- Problem A -
Can you reproduce the housing funds article word for word, covering the stretch from "Of the $167" through "provides rental assistance."?
- Problem B -
What dollar amounts appear in the housing funds article? List every one.
- Problem C -
Could you continue the housing funds article, picking up after its final sentence?

(Page text begins)

Sadowski and homeless funding among victories   

The last time lawmakers directed Sadowski Affordable Housing Trust Funds to housing and not general revenue, Florida upset Ohio State to win the BCS Championship and Apple introduced the iPhone.

It's a different story this year. For the first time in seven years, a significant amount of money collected for the Sadowski Funds from a portion of doc stamp taxes will go toward housing. It was one of several victories for Florida Realtors during the 2014 legislative session which ended May 2.

"When the state faced a budget shortfall, legislators felt the need to sweep Sadowski monies into general revenue," said John Sebree, Florida Realtors' chief lobbyist. "This year, there was a $1.2 billion budget surplus. It's a huge victory for Florida Realtors, for the property owners who pay doc stamps and, most importantly, for the thousands of Floridians, many of them school-age children, who benefit from housing funds."

Of the $167 million appropriated to the Sadowski Funds, lawmakers directed $100 million to the State Housing Initiative Program (SHIP) and $67.7 million to State Apartment Incentive Loans (SAIL). SHIP provides money to refurbish existing homes for low-income families and provides down payment assistance and lease-purchase assistance. SAIL provides rental assistance.

(Page text ends)
(Dataset extract begins)

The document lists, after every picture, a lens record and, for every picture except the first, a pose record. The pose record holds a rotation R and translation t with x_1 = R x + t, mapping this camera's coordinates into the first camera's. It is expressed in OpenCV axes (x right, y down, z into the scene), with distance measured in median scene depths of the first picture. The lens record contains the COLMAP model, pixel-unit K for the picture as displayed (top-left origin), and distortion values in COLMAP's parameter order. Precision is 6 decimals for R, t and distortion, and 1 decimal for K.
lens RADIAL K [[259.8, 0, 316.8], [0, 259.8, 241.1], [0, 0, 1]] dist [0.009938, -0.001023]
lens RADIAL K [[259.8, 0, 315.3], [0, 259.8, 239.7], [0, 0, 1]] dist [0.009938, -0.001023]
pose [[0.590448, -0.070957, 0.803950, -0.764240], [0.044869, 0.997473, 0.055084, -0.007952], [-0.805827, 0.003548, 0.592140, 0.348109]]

(Dataset extract ends)
(Dataset extract begins)

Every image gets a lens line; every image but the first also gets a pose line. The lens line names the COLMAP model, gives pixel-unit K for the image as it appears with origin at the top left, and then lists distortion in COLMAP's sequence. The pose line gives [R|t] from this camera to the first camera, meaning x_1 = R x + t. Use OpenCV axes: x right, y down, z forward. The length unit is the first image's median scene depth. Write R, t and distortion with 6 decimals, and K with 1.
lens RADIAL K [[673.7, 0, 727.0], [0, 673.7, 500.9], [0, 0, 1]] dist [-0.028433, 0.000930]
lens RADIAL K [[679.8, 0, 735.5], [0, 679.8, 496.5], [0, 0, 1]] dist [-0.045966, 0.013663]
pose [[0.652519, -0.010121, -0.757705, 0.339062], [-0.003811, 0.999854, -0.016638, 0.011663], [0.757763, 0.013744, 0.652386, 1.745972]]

(Dataset extract ends)

- Response box A -
Of the $167 million appropriated to the Sadowski Funds, lawmakers directed $100 million to the State Housing Initiative Program (SHIP) and $67.7 million to State Apartment Incentive Loans (SAIL). SHIP provides money to refurbish existing homes for low-income families and provides down payment assistance and lease-purchase assistance. SAIL provides rental assistance.

- Response box B -
$1.2 billion
$167 million
$100 million
$67.7 million

- Response box C -
Here's how Florida Realtors' other top initiatives fared this session: 

Help for the homeless. Florida Realtors 2014 President Sherri Meadows made homelessness a priority this year, and the association advocated for legislation that provides housing for extremely low-income and homeless populations by funding local homeless coalitions. HB 979 by Rep. Kathleen Peters (R-St. Petersburg) establishes challenge grants for local homeless coalitions, nonprofits and other agencies that assist the homeless, and will also provide these agencies with training and technical assistance. The Senate companion bill, SB 1090 by Sen. Jack Latvala (R-Clearwater), included a dedicated revenue source for homeless programs through the Department of Children and Families. While this provision didn't make it into the final legislation, the 2014-2015 state budget provides $4 million for homeless programs. Effective July 1, 2014.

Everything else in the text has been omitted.